§ **GIVEN EXERCISE**
Reproduce every line of the data below verbatim, with no changes.
= = = =
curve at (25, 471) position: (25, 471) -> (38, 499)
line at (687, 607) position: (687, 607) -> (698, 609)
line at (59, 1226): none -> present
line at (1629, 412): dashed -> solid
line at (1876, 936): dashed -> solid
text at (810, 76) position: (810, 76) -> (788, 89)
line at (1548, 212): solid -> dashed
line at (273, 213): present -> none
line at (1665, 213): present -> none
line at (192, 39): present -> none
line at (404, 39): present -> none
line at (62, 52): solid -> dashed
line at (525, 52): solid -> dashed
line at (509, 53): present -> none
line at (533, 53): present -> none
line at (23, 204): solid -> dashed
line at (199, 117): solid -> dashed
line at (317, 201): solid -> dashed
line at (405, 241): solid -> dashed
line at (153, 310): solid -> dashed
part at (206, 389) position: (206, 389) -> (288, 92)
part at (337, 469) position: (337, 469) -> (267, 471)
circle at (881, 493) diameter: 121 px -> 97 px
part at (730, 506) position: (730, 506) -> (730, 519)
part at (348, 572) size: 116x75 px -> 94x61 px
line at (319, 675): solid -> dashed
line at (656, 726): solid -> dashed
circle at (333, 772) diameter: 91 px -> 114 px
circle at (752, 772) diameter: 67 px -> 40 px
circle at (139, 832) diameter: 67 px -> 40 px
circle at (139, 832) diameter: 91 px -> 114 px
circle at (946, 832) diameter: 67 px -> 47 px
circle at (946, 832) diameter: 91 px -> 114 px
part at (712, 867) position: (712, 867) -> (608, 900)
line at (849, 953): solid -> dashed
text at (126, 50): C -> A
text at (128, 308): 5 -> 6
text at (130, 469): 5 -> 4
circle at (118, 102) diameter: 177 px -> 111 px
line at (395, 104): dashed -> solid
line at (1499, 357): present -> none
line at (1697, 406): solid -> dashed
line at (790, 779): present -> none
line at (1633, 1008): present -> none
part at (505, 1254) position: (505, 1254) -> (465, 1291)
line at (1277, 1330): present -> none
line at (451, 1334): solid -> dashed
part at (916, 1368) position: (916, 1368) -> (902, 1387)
= = = =
§ **TASK SOLUTION**
curve at (25, 471) position: (25, 471) -> (38, 499)
line at (687, 607) position: (687, 607) -> (698, 609)
line at (59, 1226): none -> present
line at (1629, 412): dashed -> solid
line at (1876, 936): dashed -> solid
text at (810, 76) position: (810, 76) -> (788, 89)
line at (1548, 212): solid -> dashed
line at (273, 213): present -> none
line at (1665, 213): present -> none
line at (192, 39): present -> none
line at (404, 39): present -> none
line at (62, 52): solid -> dashed
line at (525, 52): solid -> dashed
line at (509, 53): present -> none
line at (533, 53): present -> none
line at (23, 204): solid -> dashed
line at (199, 117): solid -> dashed
line at (317, 201): solid -> dashed
line at (405, 241): solid -> dashed
line at (153, 310): solid -> dashed
part at (206, 389) position: (206, 389) -> (288, 92)
part at (337, 469) position: (337, 469) -> (267, 471)
circle at (881, 493) diameter: 121 px -> 97 px
part at (730, 506) position: (730, 506) -> (730, 519)
part at (348, 572) size: 116x75 px -> 94x61 px
line at (319, 675): solid -> dashed
line at (656, 726): solid -> dashed
circle at (333, 772) diameter: 91 px -> 114 px
circle at (752, 772) diameter: 67 px -> 40 px
circle at (139, 832) diameter: 67 px -> 40 px
circle at (139, 832) diameter: 91 px -> 114 px
circle at (946, 832) diameter: 67 px -> 47 px
circle at (946, 832) diameter: 91 px -> 114 px
part at (712, 867) position: (712, 867) -> (608, 900)
line at (849, 953): solid -> dashed
text at (126, 50): C -> A
text at (128, 308): 5 -> 6
text at (130, 469): 5 -> 4
circle at (118, 102) diameter: 177 px -> 111 px
line at (395, 104): dashed -> solid
line at (1499, 357): present -> none
line at (1697, 406): solid -> dashed
line at (790, 779): present -> none
line at (1633, 1008): present -> none
part at (505, 1254) position: (505, 1254) -> (465, 1291)
line at (1277, 1330): present -> none
line at (451, 1334): solid -> dashed
part at (916, 1368) position: (916, 1368) -> (902, 1387)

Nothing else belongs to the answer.